### [TASK DETAILS]
Continue the documentation for the BatISet integer-set module, starting after its final entry, the one for compl.

### [EXCERPT PROVIDED]
»»

Module BatISet

module BatISet: sig .. end
DIET : Discrete Interval Encoding Trees

Sets of integers represented as ranges

This data structure is efficient for large sets of integers where many adjacent integers are all part of the set. This will have higher overhead for sets with lots of point elements, but will be much more efficient for sets containing mostly ranges.


type t = (int * int) BatAvlTree.tree 
the underlying representation is a balanced tree of ranges
type elt = int 
This kind of set only holds ints
val empty : t
The empty set
val is_empty : t -> bool
Test whether a set is empty, returns true if the set is empty.
val mem : int -> t -> bool
test whether a given int is a member of the set
val add : int -> t -> t
Add the given int to the set, returning a new set
val add_range : int -> int -> t -> t
add_range lo hi t adds the range of integers lo, hi (including both endpoints) to the given set, returning a new set
Raises Invalid_argument if lo > hi
val singleton : int -> t
Return the singleton set containing only the given element
val remove : int -> t -> t
Remove an element from the given set, returning a new set
val remove_range : int -> int -> t -> t
remove_range lo hi t removes a range of elements from the given set, returning a new set
Raises Invalid_argument if lo > hi
val union : t -> t -> t
Compute the union of two sets. This is the set whose elements are those elements in either input set.
val inter : t -> t -> t
Compute the intersection of two sets. This is the set whose elements are those in *both* of the input sets.
val diff : t -> t -> t
Compute the difference between two sets. This is the set of elements that are in the first but not in the second. Unlike union and inter, order matters here.
val compl : t -> t
Create the complement of the given set - i.e. the set of all values not in the input set.

««

### [COLLECTED MATERIAL]
»»

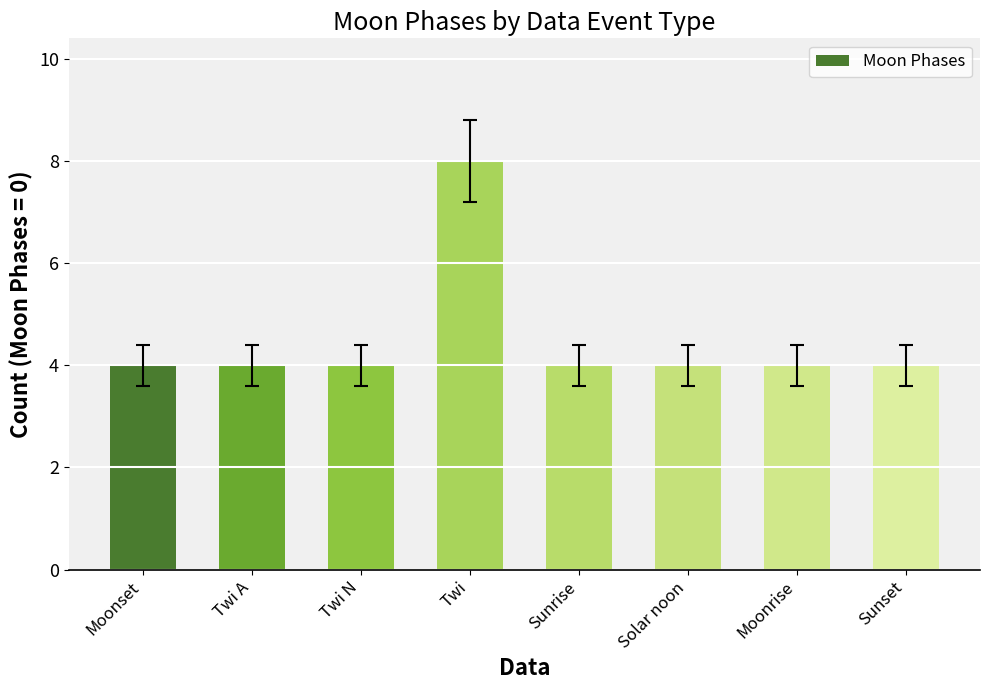

Count the number of categories in the chart.

8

««

### [ANSWER BOX]
val compare : t -> t -> int
Compare two sets. It is not safe to use the polymorphic (<) and related functions to compare these sets, as the tree representation used can balance in multiple ways.
val equal : t -> t -> bool
Test whether two sets are equal. It is not safe to use the polymorphic (=) on these sets, as the same set can have multiple representations depending on how it was built.
val ord : t -> t -> BatOrd.order
Same as compare but returns BatOrd.Lt | BatOrd.Eq | BatOrd.Gt instead of an int.
val subset : t -> t -> bool
subset t u returns true if t is a subset of u
val from : int -> t -> t
from x t returns the portion of t in the range x, max_int
val after : int -> t -> t
after x t returns the portion of t in the range x+1, max_int
val until : int -> t -> t
until x t returns the portion of t in the range min_int, x
val before : int -> t -> t
before x t returns the portion of t in the range min_int, x-1
val iter : (int -> unit) -> t -> unit
iter f t calls f once for each element of t
val iter_range : (int -> int -> unit) -> t -> unit
iter_range f t calls f once for each contiguous range of t. The contiguous ranges of a set are sequences of adjacent integers all part of the set.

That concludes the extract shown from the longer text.